Inauguration of the International Year of Global Understanding


The International Year of Global Understanding (IYGU) 2016 will be officially inaugurated today in a public opening ceremony in Jena, Germany.

From climate change to air pollution to the wider societal impacts of income inequality, the global consequences of local actions are increasingly noticeable. Changing the world is everyone’s business, and taking action on global issues locally involves an understanding of the many ways in which the local and the global are intertwined. This is the central idea of the 2016 “International Year of Global Understanding” (IYGU), which was launched at the World Social Science Forum in 2015 and will be inaugurated today.

A public opening ceremony will be held at the ‘Volkshaus’ in Jena at 2 p.m.

Professor Klaus Töpfer, the former German Federal Minister for the Environment and the former Executive Director of the United Nations Environment Programme (UNEP) will deliver the keynote address. Dr Mathieu Denis, Executive Director of the ISSC will also speak in the opening ceremony, alongside a number of high-level guests from all over the world.

Beside the ceremonial speeches, a range of IYGU’s central topics and projects will be presented. The initiative aims not only to enrich the debate on fundamental scientific questions, but also to support concrete, everyday projects that help foster Global Understanding. Professor Benno Werlen, who initiated and developed the IYGU, said

 “We wish to build bridges between global thinking and local action. IYGU will encourage people to make their everyday choices in the light of global challenges.”

The opening ceremony is a public event (entrance is free). It will be primarily held in English.
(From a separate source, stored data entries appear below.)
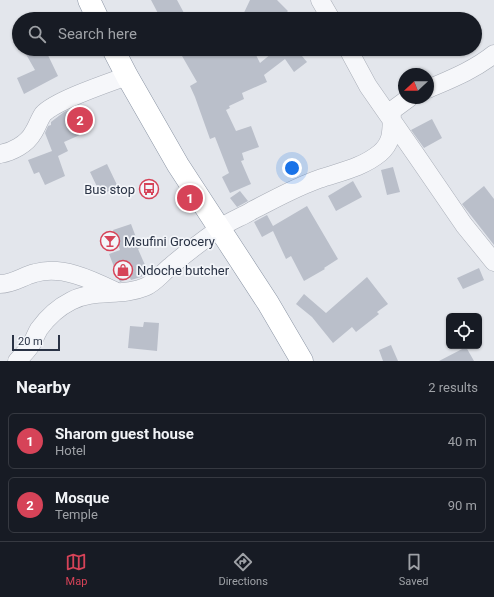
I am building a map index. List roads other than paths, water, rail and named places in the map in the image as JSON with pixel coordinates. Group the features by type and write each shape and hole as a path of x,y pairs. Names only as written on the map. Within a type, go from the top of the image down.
{"highway":[{"path":"89,0 95,12"},
{"path":"117,56 178,165 268,302 302,361"}],"street":[{"path":"320,0 327,12"},
{"path":"434,86 467,71 494,54"},
{"path":"352,56 368,86 464,225 494,262"},
{"path":"0,154 13,150 25,142 33,134 43,114 48,110 68,99 127,76"},
{"path":"17,361 31,345 38,330 44,322 70,302 94,294 119,293 136,290 149,285 170,266 220,228 282,194 318,179 348,170 370,160 380,153 390,140 394,109 401,104"},
{"path":"0,284 11,283 34,273 49,270 60,271 85,278 119,293"}],"place":[{"name":"Mosque","path":"80,120"},
{"name":"Bus stop","path":"149,189"},
{"name":"Sharom guest house","path":"190,198"},
{"name":"Msufini Grocery","path":"110,241"},
{"name":"Ndoche butcher","path":"123,270"}]}
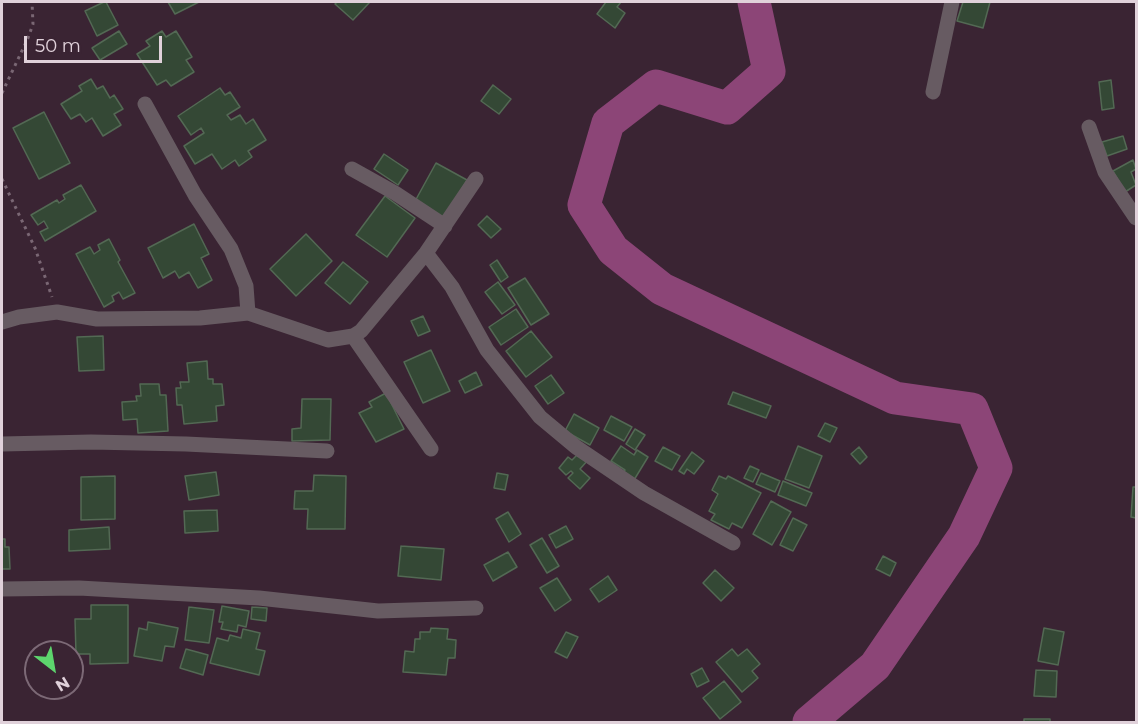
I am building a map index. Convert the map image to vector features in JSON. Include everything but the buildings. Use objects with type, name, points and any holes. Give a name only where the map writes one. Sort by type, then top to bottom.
[{"type":"street","points":[[933,92],[952,2]]},
{"type":"street","points":[[145,104],[195,195],[231,249],[246,286],[248,313]]},
{"type":"street","points":[[1089,127],[1105,171],[1137,218]]},
{"type":"street","points":[[352,169],[445,226]]},
{"type":"street","points":[[2,322],[19,317],[57,312],[97,319],[200,318],[248,313],[328,340],[352,336],[361,331],[426,253],[476,179]]},
{"type":"street","points":[[426,253],[452,287],[487,350],[540,417],[576,447],[644,493],[733,543]]},
{"type":"street","points":[[352,336],[431,449]]},
{"type":"street","points":[[2,444],[162,444],[327,451]]},
{"type":"street","points":[[2,589],[79,588],[259,598],[378,611],[476,608]]},
{"type":"path","points":[[2,93],[33,24],[32,2]]},
{"type":"path","points":[[2,179],[35,248],[57,312]]},
{"type":"waterway","points":[[754,2],[769,71],[727,108],[656,86],[608,123],[584,205],[613,250],[662,289],[895,398],[972,409],[996,468],[964,536],[875,666],[809,722]]}]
Download the full programme.

More information on the IYGU can be found at:  www.global-understanding.info

The international year is supported by the ISSC, ICSU (International Council for Science) and CIPSH (International Council for Philosophy and Human Sciences). It originates from the Friedrich-Schiller-University of Jena in Germany, and was developed in cooperation with the International Geographical Union.